A southerner, 79-year-old Wan Muhamad Noor Matha, gets the post of speaker of the House of Representatives. Leader of Prachachat, the veteran of Thai politics is a non-divisive figure who will be called to mediate between the country’s various political factions. King Rama X urges the parties to act in "the best interest" of the people.

Bangkok (AsiaNews) – Thailand is moving towards a new prime minister and government, following parliamentary elections on 14 May won by a wide margin by parties opposed to military rule.

In his address yesterday to a joint session of parliament (National Assembly)[*] King Rama X urged lawmakers to work in the “best interest" of the country by focusing on the needs of the people and avoiding further conflicts.

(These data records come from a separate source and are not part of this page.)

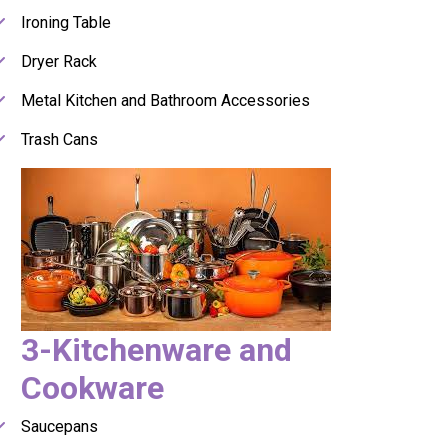
Ironing Table
Dryer Rack
Metal Kitchen and Bathroom Accessories
Trash Cans
3-Kitchenware and
Cookware
Saucepans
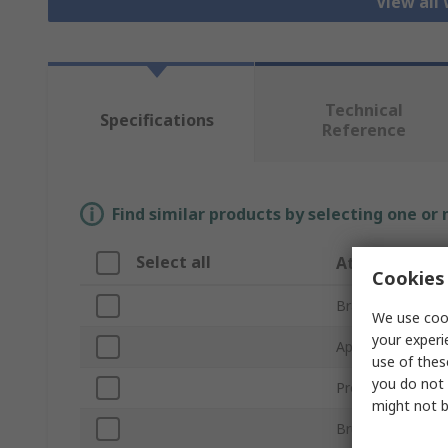
View all
Technical
Specifications
Reference
Find similar products by selecting one or
Select all
Attribute
Cookies 
Brand
We use cook
your experi
Application
use of thes
you do not 
Product Type
might not b
Brush Type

The sovereign warned that divisions can only sap investors’ confidence at a time of economic uncertainties and weaken excessively inward-looking ruling elites, whose role, goals and abilities are being questioned by more and more Thais.

Unexpectedly but like on a cue, the two largest parties of the new majority – Move Forward (Phak Kao Klai) led by Pita Limjaroenrat and the For Thais Party  (Phak Phuea Thai) of the Shinawatra family – agreed this morning on a single nominee for the post speaker of the House of Representatives, the lower house.

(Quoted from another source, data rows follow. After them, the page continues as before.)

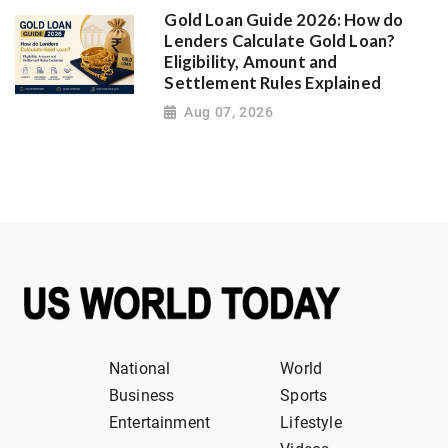
Gold Loan Guide 2026: How do
Lenders Calculate Gold Loan?
Eligibility, Amount and
Settlement Rules Explained
Aug 07, 2026
National
World
Business
Sports
Entertainment
Lifestyle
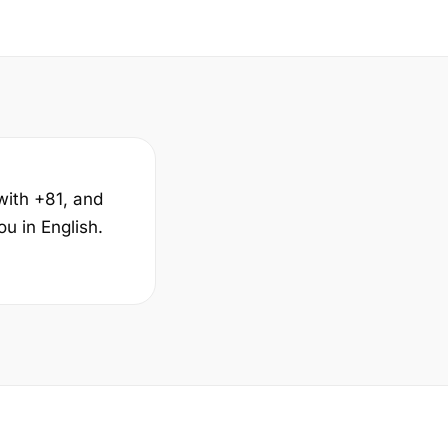
with +81, and
u in English.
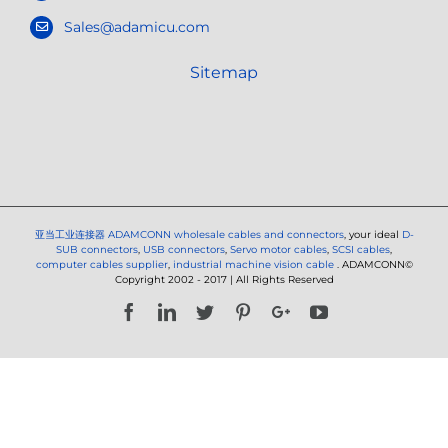
Sales@adamicu.com
Sitemap
亚当工业连接器
ADAMCONN wholesale cables and connectors
, your ideal
D-
SUB connectors
,
USB connectors
,
Servo motor cables
,
SCSI cables
,
computer cables supplier
,
industrial machine vision cable
. ADAMCONN©
Copyright 2002 - 2017 | All Rights Reserved
Facebook
LinkedIn
Twitter
Pinterest
Google+
YouTube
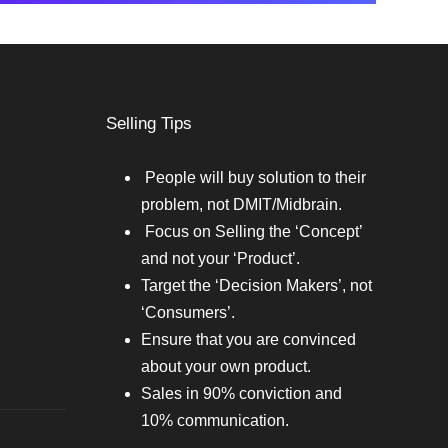
Selling Tips
People will buy solution to their
problem, not DMIT/Midbrain.
Focus on Selling the ‘Concept’
and not your ‘Product’.
Target the ‘Decision Makers’, not
‘Consumers’.
Ensure that you are convinced
about your own product.
Sales in 90% conviction and
10% communication.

Wan Muhamad Noor Matha was easily elected speaker of the House of Representatives and ex officio president of the National Assembly. The 79-year-old Wan Noor heads the National Party (Prachachat), also in the opposition until last month’s election.

A veteran politician, he hails from the south, home to a sizable Muslim population, a region troubled by tensions over local autonomy and identity.

But above all, the new speaker is a non-divisive figure. As head of parliament, he will have to reach out to pro-military parties. Although much weakened, the latter can count on the support of the 250-member military-appointed Senate.

As it gets ready for 14 July when the full parliament meets to choose the new prime minister, the new ruling coalition has shown that, by choosing an outsider, it can manage its internal differences and remain engaged in dialogue.

In the House of Representatives, the eight-party coalition dominated by Move Forward and For Thais party can count on 312 votes out of 500, far short of the 376 (out of 750) needed to pick the new head of government.

Getting at least 64 senators to agree to their pick will be difficult, but the leaders of the new ruling coalition are optimistic.

[*] The National Assembly includes the House of Representatives and the Senate.